'Tea for Two' at Air Base Chapel

Monday, January 6, 2003
Two-thousand-gallon semitrailers were used to haul gasoline at the McCook Army Air Base.

McCook watched 1942 end and 1943 begin in a variety of ways.

Several McCook churches were having "Watch Night" parties. The last hour of the watch at the Methodist church was a worship service with Denton Snyder and Dorothy Converse in charge.

The Fox had a New Year's Eve Jamboree starting at 11:45 featuring Gildersleeve, Freddy Martin and Les Brown and their orchestra and movie, "Seven Days' Leave" with Lucille Ball and Victor Mature. The Rutt Hall in the 400 block of West B Street was having a dance and the Junior Chamber of Commerce was sponsoring a dance at Memorial Auditorium. Strangely enough, it seemed that it 1942 the dances were bigger and more elaborate on Christmas Eve than on New Year's Eve.

Ida Grace (Peg) Smith wrote me a little remembrance of the McCook Army Air Base chapel that was pictured in last week's column. She and Wally Sandberg, Joe and Doris Barclay had a mixed quartet that sang at the chapel on Sunday mornings. Joe mentioned one time during rehearsal that he could pay anything ... movie tunes, opera ... whatever, during communion and nobody would recognize what he was playing.

Peg continued, "I don't remember what the bet involved, but you can be sure it was a bet! On Sunday morning, as we sat in the balcony located at the rear of the sanctuary, Joe was softly playing the organ while communion was being served. All of a sudden I caught a melody drifting in and out of what he was playing, and finally identified it as 'Tea for Two'! I alerted the other three and by the time Joe finished playing we were all rolling in the aisle with laughter (muted of course!)

He was playing it in a minor key, and using a different rhythm but if one listened very closely one could identify the tune. Am glad to know that the chapel still exists!"

In February 1943, McCook was moving into high gear for the expansion of the new Army Air Base. The chamber was again assuming the role of "clearinghouse" for accommodations for workers. With the local restaurants having so much trouble with obtaining sufficient rations and finding workers, the Army Engineers planned to feed as many of the workers as possible on site at the base.

Capt. Carson and G.L. Burney of the local rationing board were meeting to work out increasing the local supplies of meats and other foods for the augmented McCook population.

Some of you might remember this next event that I ran across in the January 25, 1943, Gazette. The armed forces were in need of knives for jungle hand-to-hand combat. The post office was the official collection point for the knives that were then offered to our troops.

Those collected in McCook included one knife confiscated by local officers that was enclosed in a leather case printed with, "Taken from a hobo."

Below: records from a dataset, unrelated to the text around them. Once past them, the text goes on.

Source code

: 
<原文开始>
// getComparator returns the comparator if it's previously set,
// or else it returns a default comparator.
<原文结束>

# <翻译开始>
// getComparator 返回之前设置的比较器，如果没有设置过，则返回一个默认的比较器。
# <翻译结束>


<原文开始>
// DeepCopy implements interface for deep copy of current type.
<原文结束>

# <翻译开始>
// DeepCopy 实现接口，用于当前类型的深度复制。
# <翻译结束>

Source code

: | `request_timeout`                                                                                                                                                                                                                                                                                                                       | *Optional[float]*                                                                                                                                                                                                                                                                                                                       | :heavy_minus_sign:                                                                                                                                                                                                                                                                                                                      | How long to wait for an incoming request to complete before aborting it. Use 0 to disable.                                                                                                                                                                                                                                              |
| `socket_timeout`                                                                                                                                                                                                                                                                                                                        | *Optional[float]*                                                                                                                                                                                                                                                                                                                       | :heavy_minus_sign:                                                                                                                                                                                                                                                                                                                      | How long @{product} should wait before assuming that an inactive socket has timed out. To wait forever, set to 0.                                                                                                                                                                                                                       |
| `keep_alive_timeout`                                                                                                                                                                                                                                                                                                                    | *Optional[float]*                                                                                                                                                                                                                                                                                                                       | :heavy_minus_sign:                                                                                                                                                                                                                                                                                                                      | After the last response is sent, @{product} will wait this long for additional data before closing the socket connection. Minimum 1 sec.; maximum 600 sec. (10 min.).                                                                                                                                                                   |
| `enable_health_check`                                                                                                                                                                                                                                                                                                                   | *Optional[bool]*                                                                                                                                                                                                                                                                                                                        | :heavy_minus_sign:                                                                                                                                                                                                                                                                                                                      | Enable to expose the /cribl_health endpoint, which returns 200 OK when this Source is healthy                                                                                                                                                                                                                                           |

Some had pearl or bone handles, other handles were deer horns or deer feet. The Gazette reporter was wishing that he could interview some of the original owners to see exactly what the history was on some of these lethal weapons. A photo appeared in the Jan. 29, 1943, Omaha World-Herald of Police Chief Lou Meissner, L.J. Woodward, William Hanke and Postmaster R.B. Sommerville displaying some of the 84 knives donated by Red Willow County residents.

Hometown boy Leland Sterr was assigned to the new ship U.S.S. McCook in January of 1943. Leland was employed at the Gazette as a sterotyper before he joined the Navy.

Young Tech. Sgt. Reinhardt Roth, formerly a Gazette carrier in McCook and Stevens, Dr. Pepper employee, was what was known as an Air Force "cannibal."

An article in the Jan. 8 1943, Gazette detailed exactly how these skilled mechanics would take parts from other planes to repair those they were charged with rebuilding. Roth was a sheet metal expert, working in North Africa.

I was rather shocked when there was an article about an Illinois mother who let her 14-year-old son "fib a little" to get in the Marines. He was killed in action a year and 13 days after he enlisted.

It seems like someone might have noticed that he was a little younger than the rest of the men.

"The Bystander" was talking about Southwestern Nebraska weather in his Gazette column of January 23, 1943. We all know that it goes up and down wildly and appreciate the balmy breezes when we get them. The Bystander wrote of Elmer Drake's thermometer showing a variation of "only 91 degrees this week." They had gone from nice weather such as we have had in the past few months to about -34 degrees.

I think this was a serious entry in the Gazette Personals... "Rev. Mr. Good and Rev. Cecil Swindle of Indianola were business visitors here yesterday." What a pair!